Your rights don’t begin until mine stop and if I were of the mind to be a racist, I have every right in the world to be one as long as I don’t tamper with YOUR rights. Therefore, the comment “Bill O’Reilly is a racist.” is not only a pointless, time wasting tactic, it’s also a sign of a person who can’t think up a serious argument for anything worthwhile.

America not only makes room for racists, it makes room for American citizens to form a network which they may use for practicing First Amendment rights. You don’t HAVE to like what they say. And of course, you have every right to start your own network.

If you wanted to fault someone, Obama COULD fault CNN for being so biased to the left that the right decided that they needed their own news network. But I sort of doubt that Obama, Clinton or Pelosi would say anything anti-CNN.

Now that the evil insurance companies have been demonized along with Fox News and the republican minority, I wonder who our next “common enemy” will be? The possibilities are endless. Here is a smattering of possible future Obama Demons:

1. The people who make Pringles
2. Richard Nixon
3. Starbucks
4. Nascar
5. First class airline passengers
6. Pharmacists
7. Limousine owners
8. Amtrak
9. Irish women who use less then a 30 SPF when tanning.
10. The wigs that Hasidic women wear after marriage.

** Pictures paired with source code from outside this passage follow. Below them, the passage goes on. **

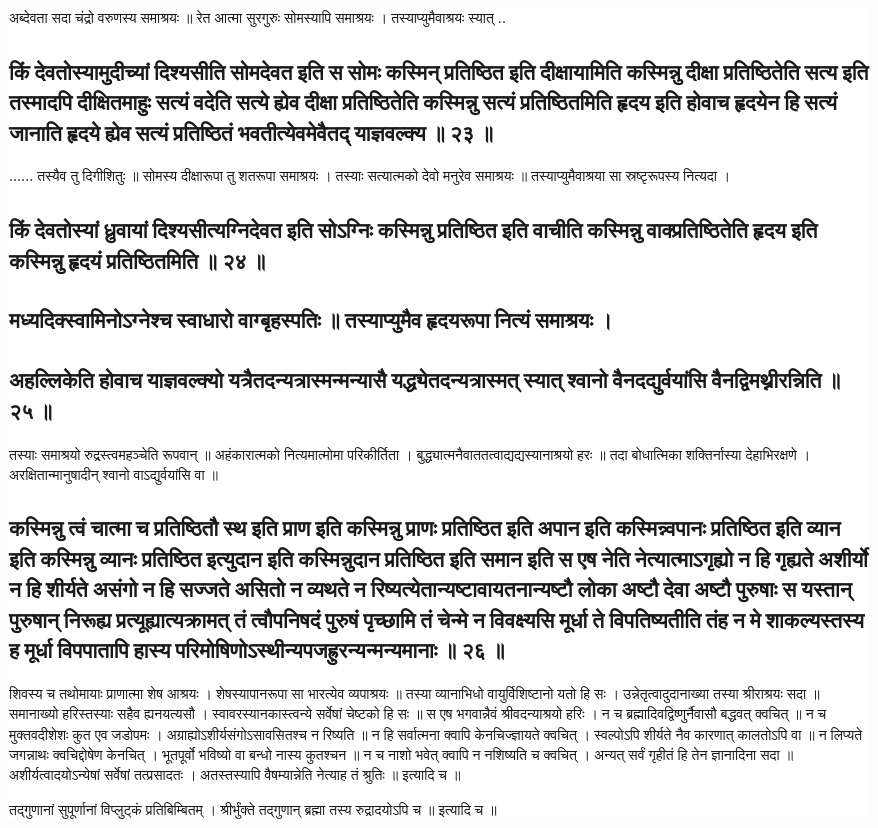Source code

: अब्देवता सदा चंद्रो वरुणस्य समाश्रयः ॥ रेत आत्मा सुरगुरुः सोमस्यापि समाश्रयः । तस्याप्युमैवाश्रयः स्यात् ..

## किं देवतोस्यामुदीच्यां दिश्यसीति सोमदेवत इति स सोमः कस्मिन् प्रतिष्ठित इति दीक्षायामिति कस्मिन्नु दीक्षा प्रतिष्ठितेति सत्य इति तस्मादपि दीक्षितमाहुः सत्यं वदेति सत्ये ह्येव दीक्षा प्रतिष्ठितेति कस्मिन्नु सत्यं प्रतिष्ठितमिति हृदय इति होवाच हृदयेन हि सत्यं जानाति हृदये ह्येव सत्यं प्रतिष्ठितं भवतीत्येवमेवैतद् याज्ञवल्क्य ॥ २३ ॥

...... तस्यैव तु दिगीशितुः ॥ सोमस्य दीक्षारूपा तु शतरूपा समाश्रयः । तस्याः सत्यात्मको देवो मनुरेव समाश्रयः ॥ तस्याप्युमैवाश्रया सा स्रष्टृरूपस्य नित्यदा ।

## किं देवतोस्यां ध्रुवायां दिश्यसीत्यग्निदेवत इति सोऽग्निः कस्मिन्नु प्रतिष्ठित इति वाचीति कस्मिन्नु वाक्प्रतिष्ठितेति हृदय इति कस्मिन्नु हृदयं प्रतिष्ठितमिति ॥ २४ ॥

## मध्यदिक्स्वामिनोऽग्नेश्च स्वाधारो वाग्बृहस्पतिः ॥ तस्याप्युमैव हृदयरूपा नित्यं समाश्रयः ।

## अहल्लिकेति होवाच याज्ञवल्क्यो यत्रैतदन्यत्रास्मन्मन्यासै यद्ध्येतदन्यत्रास्मत् स्यात् श्वानो वैनदद्युर्वयांसि वैनद्विमथ्नीरन्निति ॥ २५ ॥

तस्याः समाश्रयो रुद्रस्त्वमहञ्चेति रूपवान् ॥ अहंकारात्मको नित्यमात्मोमा परिकीर्तिता । बुद्ध्यात्मनैवाततत्वाद्यद्यस्यानाश्रयो हरः ॥ तदा बोधात्मिका शक्तिर्नास्या देहाभिरक्षणे । अरक्षितान्मानुषादीन् श्वानो वाऽद्युर्वयांसि वा ॥

## कस्मिन्नु त्वं चात्मा च प्रतिष्ठितौ स्थ इति प्राण इति कस्मिन्नु प्राणः प्रतिष्ठित इति अपान इति कस्मिन्न्वपानः प्रतिष्ठित इति व्यान इति कस्मिन्नु व्यानः प्रतिष्ठित इत्युदान इति कस्मिन्नुदान प्रतिष्ठित इति समान इति स एष नेति नेत्यात्माऽगृह्यो न हि गृह्यते अशीर्यो न हि शीर्यते असंगो न हि सज्जते असितो न व्यथते न रिष्यत्येतान्यष्टावायतनान्यष्टौ लोका अष्टौ देवा अष्टौ पुरुषाः स यस्तान् पुरुषान् निरूह्य प्रत्यूह्यात्यक्रामत् तं त्वौपनिषदं पुरुषं पृच्छामि तं चेन्मे न विवक्ष्यसि मूर्धा ते विपतिष्यतीति तंह न मे शाकल्यस्तस्य ह मूर्धा विपपातापि हास्य परिमोषिणोऽस्थीन्यपजह्रुरन्यन्मन्यमानाः ॥ २६ ॥

शिवस्य च तथोमायाः प्राणात्मा शेष आश्रयः । शेषस्यापानरूपा सा भारत्येव व्यपाश्रयः ॥ तस्या व्यानाभिधो वायुर्विशिष्टानो यतो हि सः । उन्नेतृत्वादुदानाख्या तस्या श्रीराश्रयः सदा ॥ समानाख्यो हरिस्तस्याः सहैव ह्यनयत्यसौ । स्वावरस्यानकास्त्वन्ये सर्वेषां चेष्टको हि सः ॥ स एष भगवान्नैवं श्रीवदन्याश्रयो हरिः । न च ब्रह्मादिवद्विष्णुर्नैवासौ बद्धवत् क्वचित् ॥ न च मुक्तवदीशेशः कुत एव जडोपमः । अग्राह्योऽशीर्यसंगोऽसावसितश्च न रिष्यति ॥ न हि सर्वात्मना क्वापि केनचिज्ज्ञायते क्वचित् । स्वल्पोऽपि शीर्यते नैव कारणात् कालतोऽपि वा ॥ न लिप्यते जगन्नाथः क्वचिद्दोषेण केनचित् । भूतपूर्वो भविष्यो वा बन्धो नास्य कुतश्चन ॥ न च नाशो भवेत् क्वापि न नशिष्यति च क्वचित् । अन्यत् सर्वं गृहीतं हि तेन ज्ञानादिना सदा ॥ अशीर्यत्वादयोऽन्येषां सर्वेषां तत्प्रसादतः । अतस्तस्यापि वैषम्यान्नेति नेत्याह तं श्रुतिः ॥ इत्यादि च ॥

तद्गुणानां सुपूर्णानां विप्लुट्कं प्रतिबिम्बितम् । श्रीर्भुंक्ते तद्गुणान् ब्रह्मा तस्य रुद्रादयोऽपि च ॥ इत्यादि च ॥
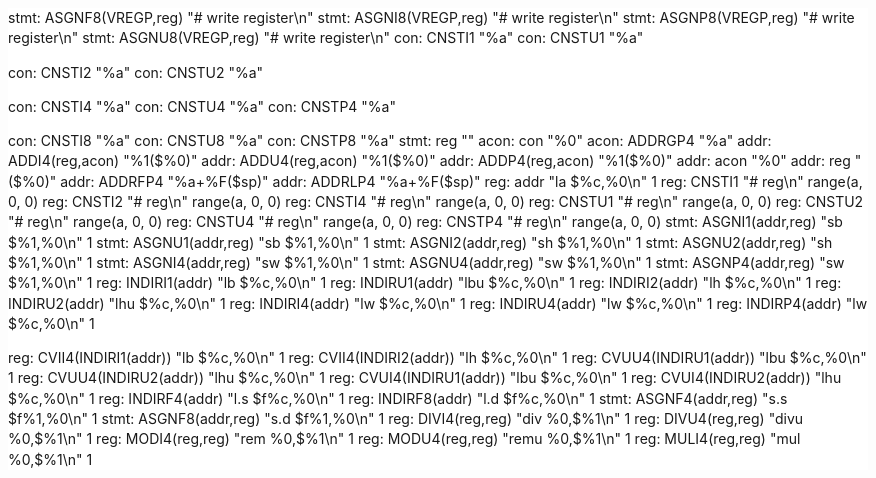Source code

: stmt: ASGNF8(VREGP,reg)  "# write register\n"
stmt: ASGNI8(VREGP,reg)  "# write register\n"
stmt: ASGNP8(VREGP,reg)  "# write register\n"
stmt: ASGNU8(VREGP,reg)  "# write register\n"
con: CNSTI1  "%a"
con: CNSTU1  "%a"

con: CNSTI2  "%a"
con: CNSTU2  "%a"

con: CNSTI4  "%a"
con: CNSTU4  "%a"
con: CNSTP4  "%a"

con: CNSTI8  "%a"
con: CNSTU8  "%a"
con: CNSTP8  "%a"
stmt: reg  ""
acon: con     "%0"
acon: ADDRGP4  "%a"
addr: ADDI4(reg,acon)  "%1($%0)"
addr: ADDU4(reg,acon)  "%1($%0)"
addr: ADDP4(reg,acon)  "%1($%0)"
addr: acon  "%0"
addr: reg   "($%0)"
addr: ADDRFP4  "%a+%F($sp)"
addr: ADDRLP4  "%a+%F($sp)"
reg: addr  "la $%c,%0\n"  1
reg: CNSTI1  "# reg\n"  range(a, 0, 0)
reg: CNSTI2  "# reg\n"  range(a, 0, 0)
reg: CNSTI4  "# reg\n"  range(a, 0, 0)
reg: CNSTU1  "# reg\n"  range(a, 0, 0)
reg: CNSTU2  "# reg\n"  range(a, 0, 0)
reg: CNSTU4  "# reg\n"  range(a, 0, 0)
reg: CNSTP4  "# reg\n"  range(a, 0, 0)
stmt: ASGNI1(addr,reg)  "sb $%1,%0\n"  1
stmt: ASGNU1(addr,reg)  "sb $%1,%0\n"  1
stmt: ASGNI2(addr,reg)  "sh $%1,%0\n"  1
stmt: ASGNU2(addr,reg)  "sh $%1,%0\n"  1
stmt: ASGNI4(addr,reg)  "sw $%1,%0\n"  1
stmt: ASGNU4(addr,reg)  "sw $%1,%0\n"  1
stmt: ASGNP4(addr,reg)  "sw $%1,%0\n"  1
reg:  INDIRI1(addr)     "lb $%c,%0\n"  1
reg:  INDIRU1(addr)     "lbu $%c,%0\n"  1
reg:  INDIRI2(addr)     "lh $%c,%0\n"  1
reg:  INDIRU2(addr)     "lhu $%c,%0\n"  1
reg:  INDIRI4(addr)     "lw $%c,%0\n"  1
reg:  INDIRU4(addr)     "lw $%c,%0\n"  1
reg:  INDIRP4(addr)     "lw $%c,%0\n"  1

reg:  CVII4(INDIRI1(addr))     "lb $%c,%0\n"  1
reg:  CVII4(INDIRI2(addr))     "lh $%c,%0\n"  1
reg:  CVUU4(INDIRU1(addr))     "lbu $%c,%0\n"  1
reg:  CVUU4(INDIRU2(addr))     "lhu $%c,%0\n"  1
reg:  CVUI4(INDIRU1(addr))     "lbu $%c,%0\n"  1
reg:  CVUI4(INDIRU2(addr))     "lhu $%c,%0\n"  1
reg:  INDIRF4(addr)     "l.s $f%c,%0\n"  1
reg:  INDIRF8(addr)     "l.d $f%c,%0\n"  1
stmt: ASGNF4(addr,reg)  "s.s $f%1,%0\n"  1
stmt: ASGNF8(addr,reg)  "s.d $f%1,%0\n"  1
reg: DIVI4(reg,reg)  "div $%c,$%0,$%1\n"   1
reg: DIVU4(reg,reg)  "divu $%c,$%0,$%1\n"  1
reg: MODI4(reg,reg)  "rem $%c,$%0,$%1\n"   1
reg: MODU4(reg,reg)  "remu $%c,$%0,$%1\n"  1
reg: MULI4(reg,reg)  "mul $%c,$%0,$%1\n"   1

If I wanted to, I could demonize anyone or anything on that list. I learned how in high school on the speech and debate team. I bet someone with more experience and education could be very successful demonizing anyone they felt the need to demonize. I absolutely CAN imagine our government creating an enemy out of anyone on that list. But, there are also people and organizations that would NEVER be demonized, no matter how bad they may get. Here are some of those entities:

1. NOW
2. Teachers
3. Nurses
4. Death row inmates as a whole
5. Local police departments
6. Florists
7. Obese people stuck in a bedroom
8. Nursing home residents
9. The turkey industry on Thanksgiving
10. Covens of witches

I think that list is pretty safe from hidden camera incidents and Presidential wrath.

Fox News is a perfect target, big enough that most people are aware of it and conservative enough to annoy liberals. Right now I feel the need to remind liberals that there is NO law criminalizing conservative thought.

If Obama wanted to set a precedent and stifle the free speech of the media, many liberals would applaud him. But, the precedent can easily fall back on liberals when a Republican majority pops up and stifles liberal thought. That’s what you call fair and balanced in it’s truest sense.